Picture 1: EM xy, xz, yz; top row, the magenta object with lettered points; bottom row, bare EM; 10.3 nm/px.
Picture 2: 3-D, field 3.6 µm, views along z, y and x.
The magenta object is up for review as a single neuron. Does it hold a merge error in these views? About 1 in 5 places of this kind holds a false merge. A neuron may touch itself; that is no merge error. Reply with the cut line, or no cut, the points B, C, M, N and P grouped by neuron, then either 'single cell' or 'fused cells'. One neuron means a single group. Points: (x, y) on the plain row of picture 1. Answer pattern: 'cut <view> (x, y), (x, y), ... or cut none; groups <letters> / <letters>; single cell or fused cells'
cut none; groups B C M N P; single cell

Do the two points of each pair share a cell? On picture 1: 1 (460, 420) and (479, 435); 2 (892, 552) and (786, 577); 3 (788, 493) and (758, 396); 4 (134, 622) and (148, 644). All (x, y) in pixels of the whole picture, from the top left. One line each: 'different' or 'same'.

* * *

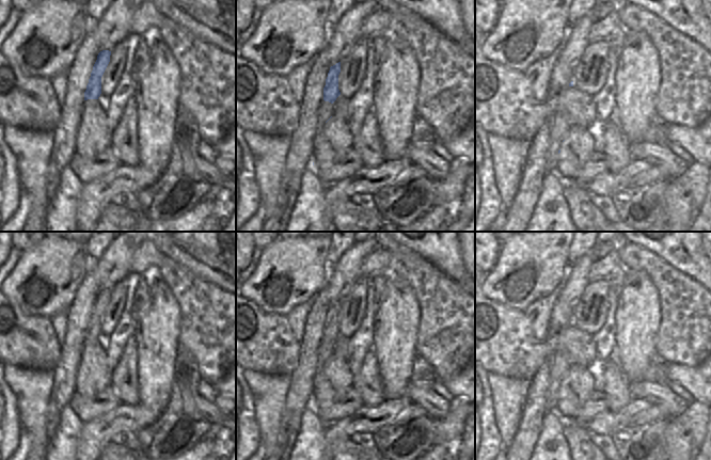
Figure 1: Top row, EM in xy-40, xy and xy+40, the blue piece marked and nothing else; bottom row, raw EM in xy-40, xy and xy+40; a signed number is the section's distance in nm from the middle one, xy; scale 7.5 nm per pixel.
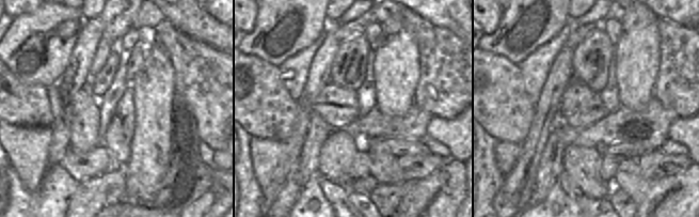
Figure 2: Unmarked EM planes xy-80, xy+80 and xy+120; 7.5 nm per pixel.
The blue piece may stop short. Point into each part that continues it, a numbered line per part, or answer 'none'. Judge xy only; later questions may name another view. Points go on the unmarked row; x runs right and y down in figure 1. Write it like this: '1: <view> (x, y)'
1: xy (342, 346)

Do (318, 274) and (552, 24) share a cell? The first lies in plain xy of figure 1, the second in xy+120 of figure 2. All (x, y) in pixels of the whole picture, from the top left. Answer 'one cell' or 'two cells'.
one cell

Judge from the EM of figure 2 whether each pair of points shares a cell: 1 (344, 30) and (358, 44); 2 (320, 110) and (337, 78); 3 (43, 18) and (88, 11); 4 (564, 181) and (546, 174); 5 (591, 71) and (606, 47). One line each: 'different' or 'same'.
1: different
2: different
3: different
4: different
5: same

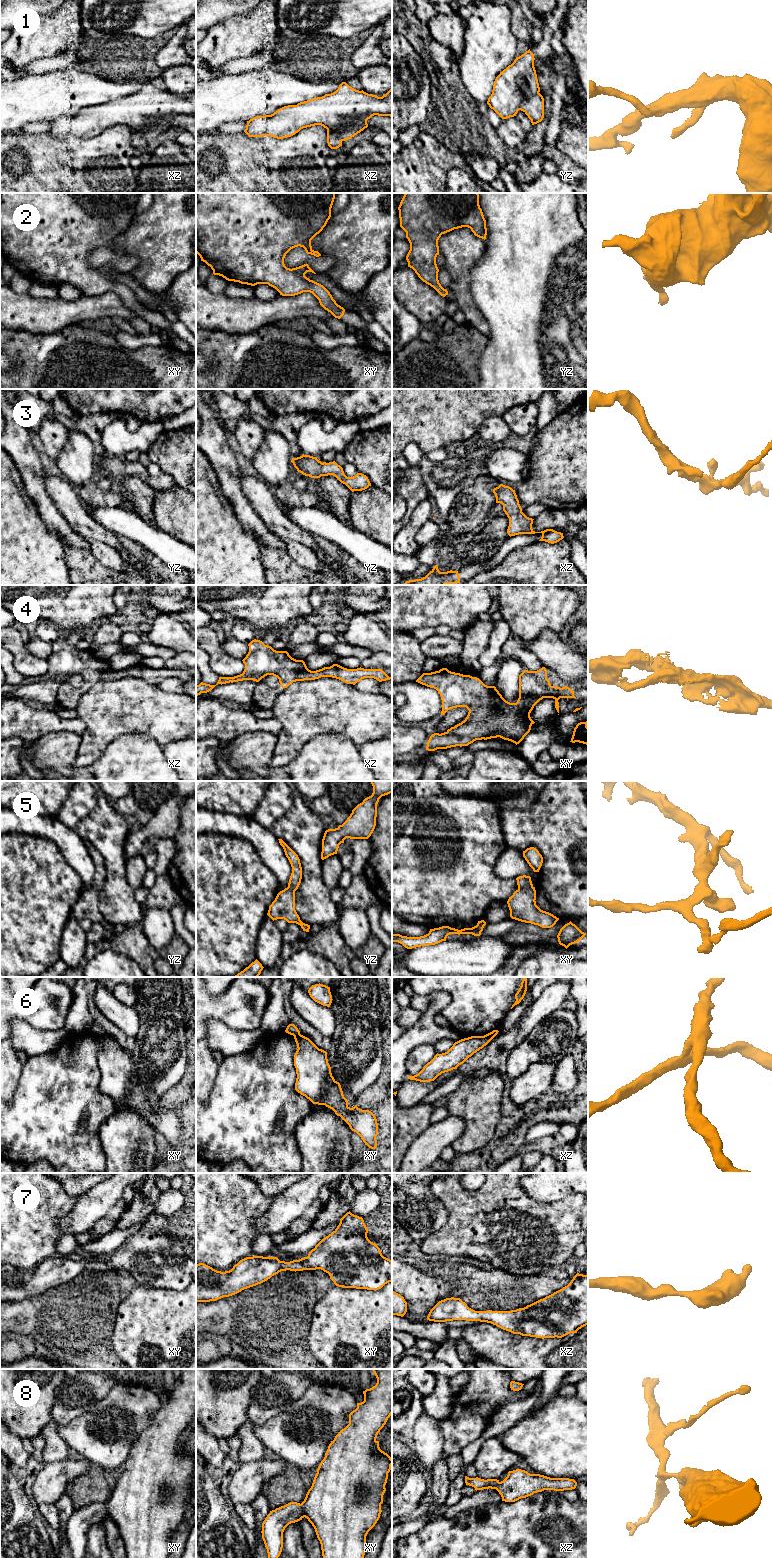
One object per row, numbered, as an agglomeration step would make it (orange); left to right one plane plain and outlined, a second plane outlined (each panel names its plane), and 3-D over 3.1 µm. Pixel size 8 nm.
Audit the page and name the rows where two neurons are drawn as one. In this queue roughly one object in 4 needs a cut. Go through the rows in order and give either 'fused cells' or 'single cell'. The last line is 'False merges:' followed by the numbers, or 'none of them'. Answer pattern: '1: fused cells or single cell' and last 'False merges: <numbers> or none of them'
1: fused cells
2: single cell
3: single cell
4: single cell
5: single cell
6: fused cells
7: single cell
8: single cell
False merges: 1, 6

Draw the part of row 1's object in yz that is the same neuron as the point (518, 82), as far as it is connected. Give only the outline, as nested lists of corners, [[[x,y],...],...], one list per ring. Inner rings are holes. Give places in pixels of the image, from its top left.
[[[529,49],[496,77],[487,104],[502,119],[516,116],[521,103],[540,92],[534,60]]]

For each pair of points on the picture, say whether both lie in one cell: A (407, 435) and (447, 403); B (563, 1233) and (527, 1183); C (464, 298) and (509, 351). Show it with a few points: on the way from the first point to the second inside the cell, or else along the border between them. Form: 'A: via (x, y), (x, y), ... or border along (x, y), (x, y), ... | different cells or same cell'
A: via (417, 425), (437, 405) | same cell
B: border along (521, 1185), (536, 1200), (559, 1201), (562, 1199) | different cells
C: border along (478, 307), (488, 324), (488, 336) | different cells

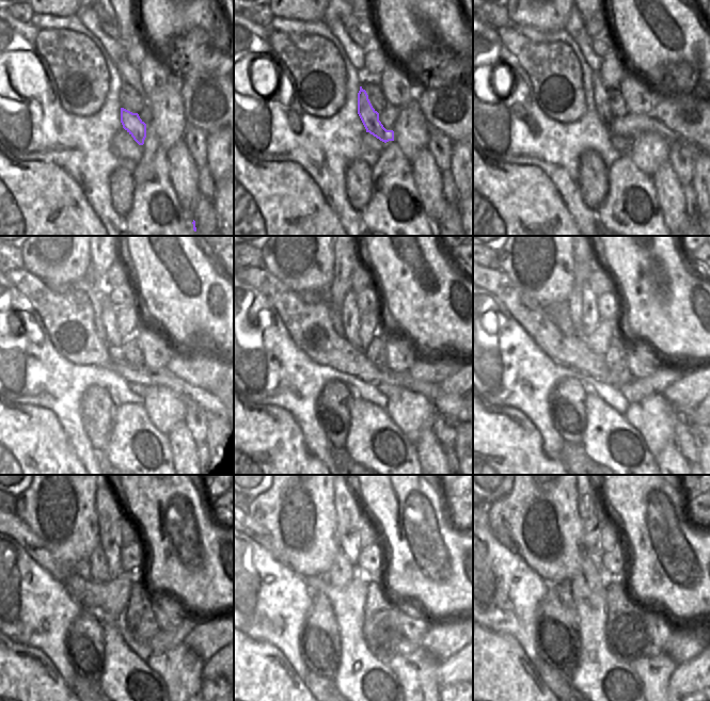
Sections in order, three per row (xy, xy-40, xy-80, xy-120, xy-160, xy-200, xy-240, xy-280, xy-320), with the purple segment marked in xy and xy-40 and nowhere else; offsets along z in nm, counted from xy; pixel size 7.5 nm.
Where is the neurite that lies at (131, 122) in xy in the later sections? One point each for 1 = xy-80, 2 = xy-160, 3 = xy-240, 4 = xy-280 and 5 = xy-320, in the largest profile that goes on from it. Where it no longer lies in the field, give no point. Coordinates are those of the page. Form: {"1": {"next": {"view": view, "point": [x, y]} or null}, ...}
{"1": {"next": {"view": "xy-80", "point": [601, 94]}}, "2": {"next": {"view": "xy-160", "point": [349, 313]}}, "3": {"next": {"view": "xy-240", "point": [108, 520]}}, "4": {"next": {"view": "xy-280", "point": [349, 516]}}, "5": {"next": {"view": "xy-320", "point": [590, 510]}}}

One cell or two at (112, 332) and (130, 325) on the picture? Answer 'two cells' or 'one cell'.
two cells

What you should do: Determine how many lines of the listing hold the word "bottom", then write only that number.

Solved exercise: 2